Impact on the industry
On an industry level, lower costs mean more capital for other investment opportunities. In the Middle East alone, the smart grid market is expected to grow to $1.68bn by 2026, and up to $10bn of infrastructure investment could be saved through its use. This means retail, hospitality and entertainment developers can spend less on the operational side of things, and increase their focus on user experience. Residential developers are empowered to integrate customisable features within their designs; features that facilitate user participation and customer satisfaction, making them unique and competitive in the market.
How do service providers benefit? Smart grid potential has already been recognised throughout the Middle East; In the UAE, the public Abu Dhabi and Dubai water and electricity companies, ADWEA and DEWA, are planning to implement smart grids not only for customers but also to support their operations. If utilities and power sources can better speak to each other, companies like ADWEA and DEWA can improve efficiency, decrease operational costs, and free up capital that can be re-invested into innovation and developing ideas.
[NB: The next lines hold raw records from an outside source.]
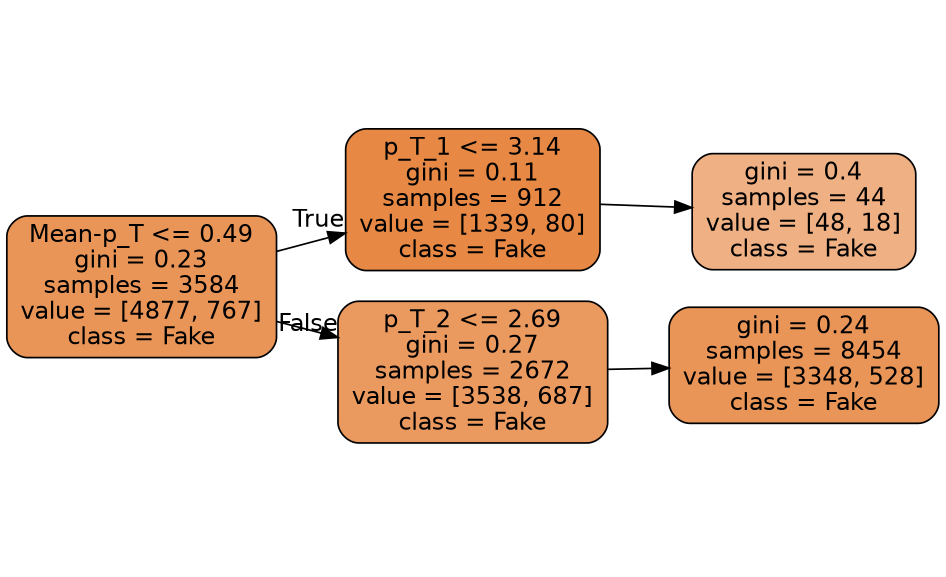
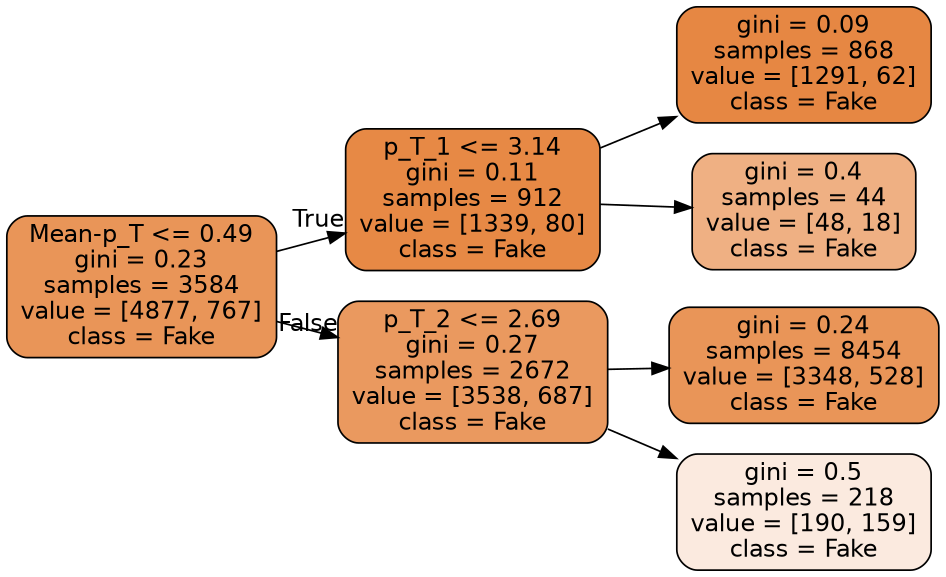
  digraph {
    rankdir=LR
    node [color=black fillcolor="#e99558" fontname=helvetica shape=box style="filled, rounded"]
    edge [fontname=helvetica]
    n1 [label="Mean-p_T <= 0.49\ngini = 0.23\nsamples = 3584\nvalue = [4877, 767]\nclass = Fake"]
    n2 [fillcolor="#e78945" label="p_T_1 <= 3.14\ngini = 0.11\nsamples = 912\nvalue = [1339, 80]\nclass = Fake"]
    n3 [fillcolor="#ea995f" label="p_T_2 <= 2.69\ngini = 0.27\nsamples = 2672\nvalue = [3538, 687]\nclass = Fake"]
+   n4 [fillcolor="#e68743" label="gini = 0.09\nsamples = 868\nvalue = [1291, 62]\nclass = Fake"]
    n5 [fillcolor="#efb083" label="gini = 0.4\nsamples = 44\nvalue = [48, 18]\nclass = Fake"]
    n6 [label="gini = 0.24\nsamples = 8454\nvalue = [3348, 528]\nclass = Fake"]
+   n7 [fillcolor="#fbeadf" label="gini = 0.5\nsamples = 218\nvalue = [190, 159]\nclass = Fake"]
    n1 -> n2 [headlabel=True labelangle=45 labeldistance=2.5]
    n1 -> n3 [headlabel=False labelangle=-45 labeldistance=2.5]
+   n2 -> n4
    n2 -> n5
    n3 -> n6
+   n3 -> n7
  }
The beginning of the journey
We have a long way to go to truly reap the rewards of smart grids, but we have made a start. Dubai has already installed its first smart grid station in Al Ruwayya, which enables better energy distribution and has been integrated with smart city systems for office buildings and factories. It uses over 2000 sensors and meters to improve energy and water management. Dubai is not alone in investing in smart cities, Abu Dhabi has installed its first pilot smart meters, Kuwait is developing roadmaps to roll out smart grid initiatives for the instalment of 1.1 million meters, Oman launched its Automatic Meter Reading operations, and the Saudi Electricity Company plans to install 12 million smart meters by 2025, leading to an expected total smart grid market of $3.6bn by 2030.
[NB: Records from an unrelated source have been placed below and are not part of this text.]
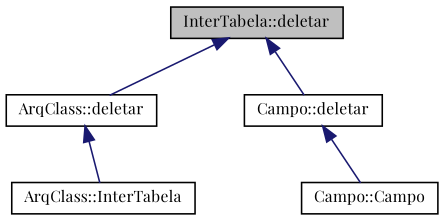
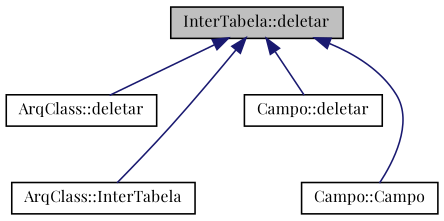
  digraph {
    fontname="Playfair Display"
    rankdir=TB
    node [color=black fillcolor=white fontname="Playfair Display" fontsize=10 shape=record style=filled]
    edge [color=midnightblue dir=back fontname="Playfair Display" fontsize=10 labelfontname=Helvetica labelfontsize=10 style=solid]
    n1 [fillcolor=grey75 fontcolor=black height=0.2 label="InterTabela::deletar" width=0.4]
    n2 [height=0.2 label="ArqClass::deletar" width=0.4]
    n3 [height=0.2 label="Campo::deletar" width=0.4]
    n4 [height=0.2 label="ArqClass::InterTabela" width=0.4]
    n5 [height=0.2 label="Campo::Campo" width=0.4]
    n1 -> n2
    n1 -> n3
-   n2 -> n4
-   n3 -> n5
+   n1 -> n4
+   n1 -> n5
  }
So, if smart grids are partly here already, what can we expect in the future?
Technology revolutionising energy
As one could have guessed, there is no bad news – the continuously-evolving intelligence of the smart grid is outstanding. The use of big data analytics could one day feed more detailed information to the already-intelligent grid to make more complex and intuitive decisions. What if our grids knew which months of the year we were away from home, and redirected unused household energy to provide for low-income communities? Decentralisation and digitalisation could one day mean that virtual power could be stored on a cloud which is accessible to anyone. What if I could charge my phone with an app, or borrow my neighbour’s electricity using a virtual platform? Advancements in technology could one day revolutionise the limits of energy as we know it.
If we anticipate the use of smart grids now, then we could be looking at a future where smart energy powers entire continents, ultimately to the benefit of all our communities.
And with the use of technology and electrical items only set to rise, surely embracing smart grids now will only help us to thrive in the future?